WARREN — A potential showdown between Weber County and one of its residents appears to have been avoided after the signing of an easement agreement late Thursday.
The Little Weber River Cutoff Channel project is nearing completion, but not without a little drama. Warren resident Larry Hansen — who along with his wife Barbara, his brother Doug and his wife Carolyn, owns a 160-acre farm that will be bisected by the largest portion of the project — has parked his large backhoe directly in the path of the westward moving channel construction.
Hansen told the Standard-Examiner earlier this week he wouldn’t move the piece of equipment until Weber County promised him three things in writing: to replace his irrigation ditch, his pump station and seven crossings that run over the creek that will eventually be transformed into the concrete channel.
The comprehensive project is intended to build up multiple defenses against future flood events, which includes installing a new head gate on the south run of the Ogden Bay Waterfowl Management area, riverbank protection, debris cleanup along the river, and installing multiple culverts and other structures in order to better push the flow of water westward to the Great Salt Lake.
Weber County was awarded $13 million in Emergency Watershed Protection Program flood mitigation funds after a 2011 flood, when quickly thawing snow from a big winter combined with heavy spring rains combined to pour water into western Weber County. The county was required to provide a 25 percent match in either dollars or in-kind services.
Residents in the area figure they can count on such things occurring about once every 30 years. Similar floods plagued the region in 1952 and 1983.
Weber County, along with the Utah division of the Natural Resources Conservation Service, a piece of the U.S. Department of Agriculture, say the lower Weber River doesn’t have enough capacity to carry flood flows and a provide protection to surrounding agricultural and residential areas.
The two entities say that while the channel has carried flood flows to the Great Salt Lake in the past, it’s currently disconnected from the Weber River due to agricultural activities, construction of roads and dikes, and residential development. The channel was activated during the 2011 flood and several breaches had to be intentionally created in roads and embankments to move water through it.
Hansen says he has several problems with the validity of the project, but he’s willing to let those go and only wants the county to replace what will be impacted by the project.
“I just want them to adequately replace what they’re taking away,” Hansen said. “That’s all. As soon as I get that in writing, then I’ll move the backhoe out of the way.”
Weber County spokeswoman Holin Wilbanks said the county has met with Hansen (along with several other property owners in the area) multiple times. She said an easement agreement, which spells out the county’s responsibility to replace Hansen’s items, was signed Thursday afternoon.
“The easement was signed and we are moving forward,” Wilbanks said Friday.
But on Thursday afternoon, Hansen said he was unaware of any agreement being signed and said the county must be working through his brother Doug.
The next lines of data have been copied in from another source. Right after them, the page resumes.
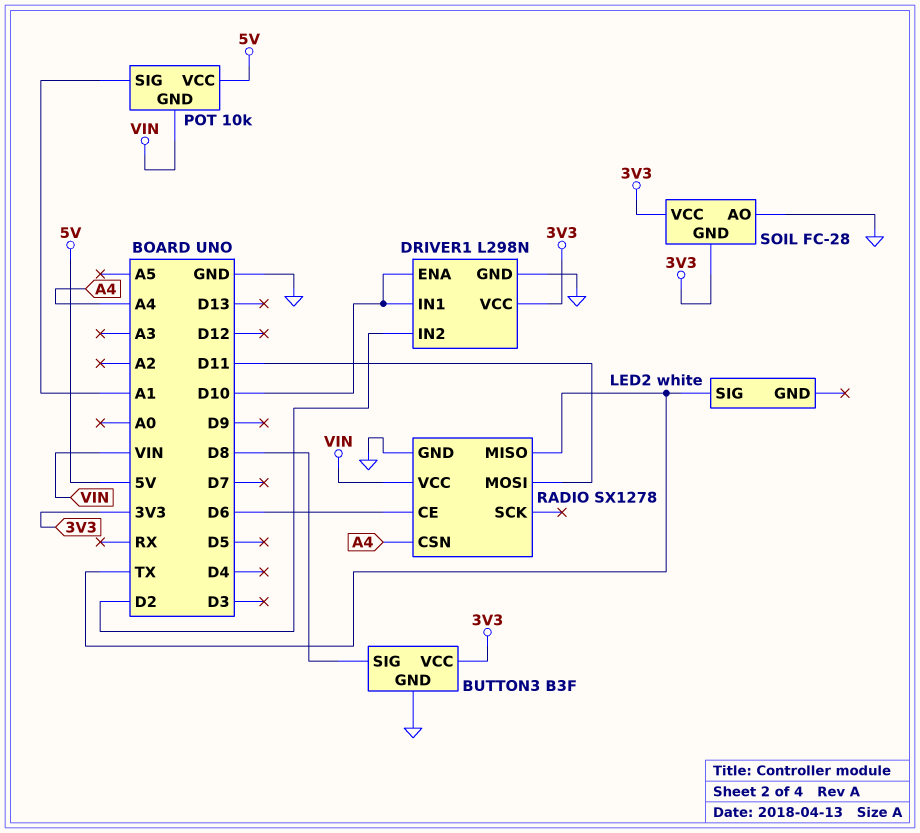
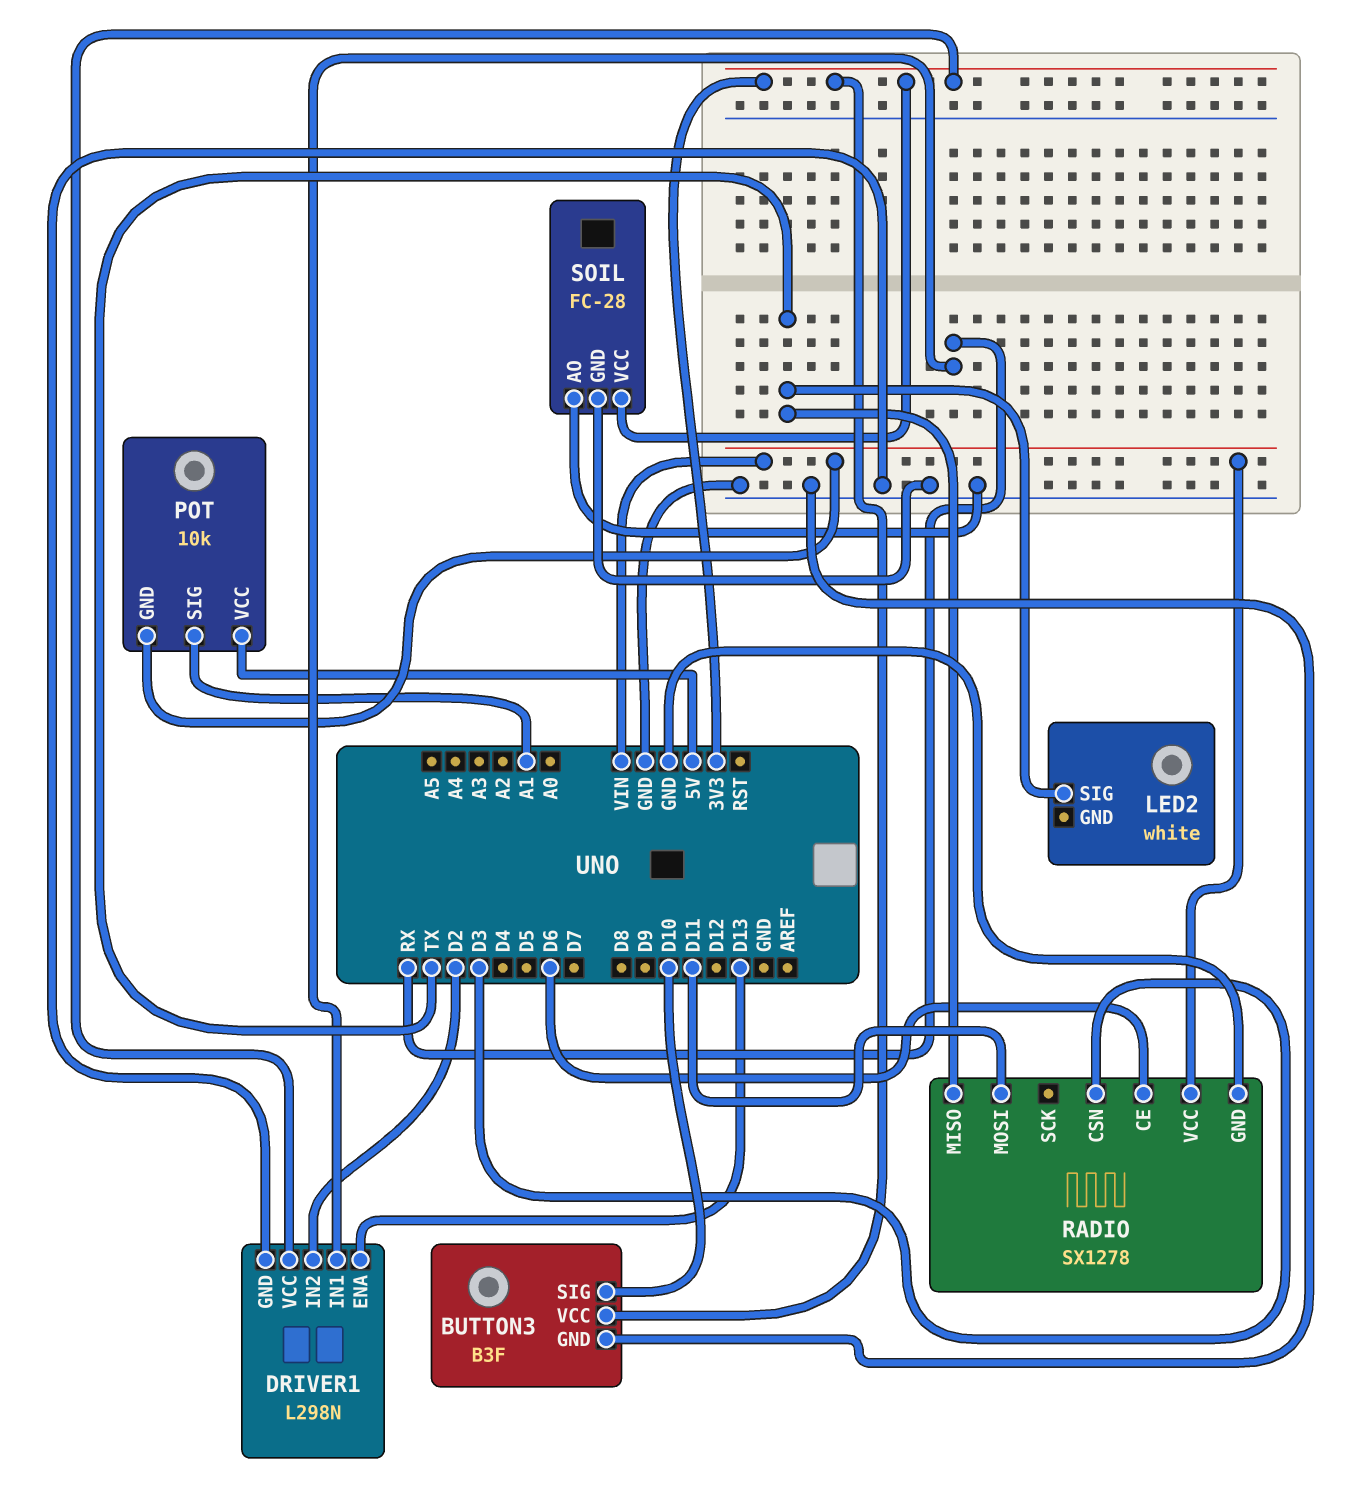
BUTTON3 pin SIG: D8 -> D10
DRIVER1 pin ENA: D10 -> D13
DRIVER1 pin IN1: D10 -> RX
RADIO pin CSN: A4 -> D3
SOIL pin GND: 3V3 -> GND

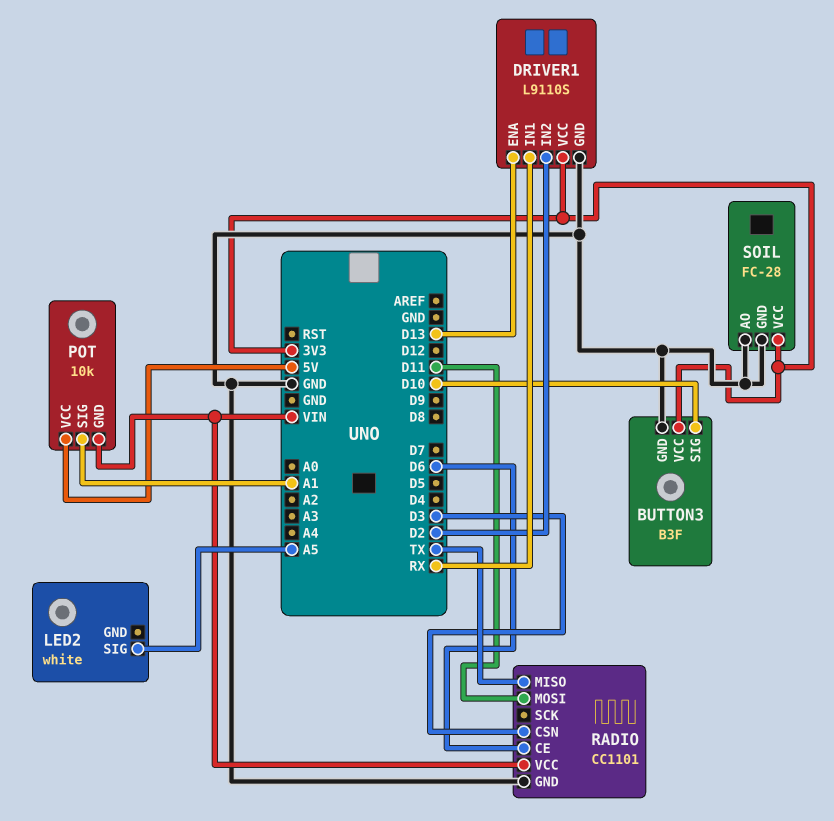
DRIVER1: L298N -> L9110S
LED2 pin SIG: TX -> A5
RADIO: SX1278 -> CC1101

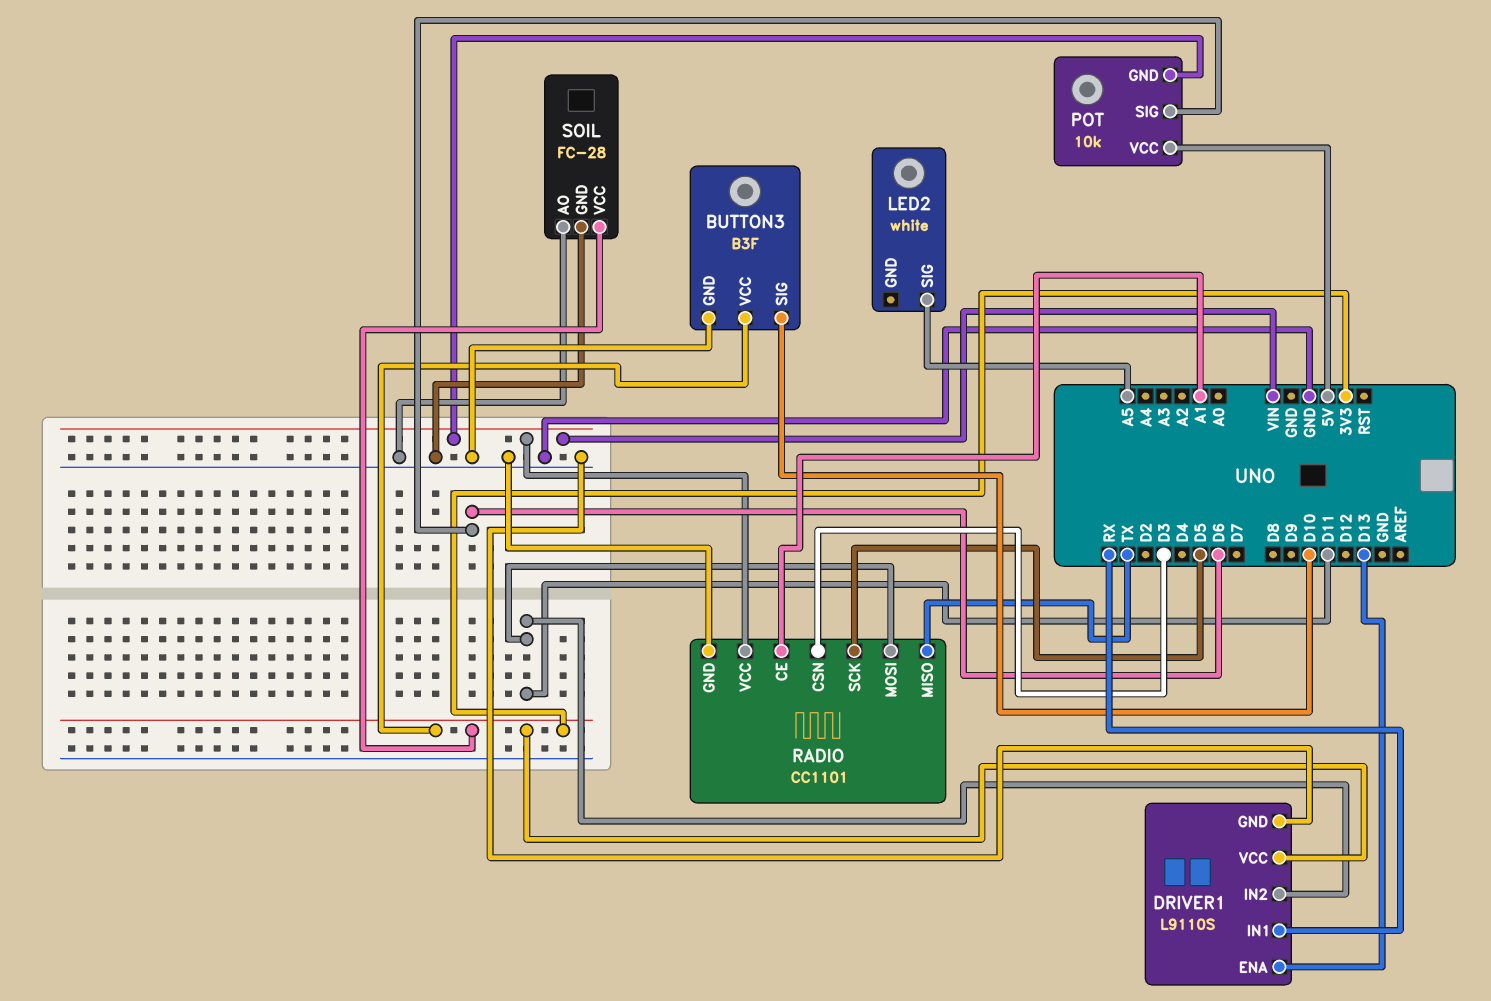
DRIVER1 pin IN2: D2 -> D11
POT pin SIG: A1 -> D6
RADIO pin CE: D6 -> A1
RADIO pin SCK: none -> D5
“I don’t know of anything,” Hansen said. “Even if they are working on something, I probably wouldn’t sign it. I’d need to have my lawyer review it first.”
Wilbanks said the agreement wasn’t signed by Hansen, but by his brother Doug, who signed it representing the limited liability company that was created for the land. Wilbanks said the county is under the impression the backhoe will be moved when construction progresses to that point, but right now it isn’t interfering with ongoing construction and isn’t an immediate concern.
Attempts by the Standard-Examiner to reach Hansen after the agreement was signed were unsuccessful.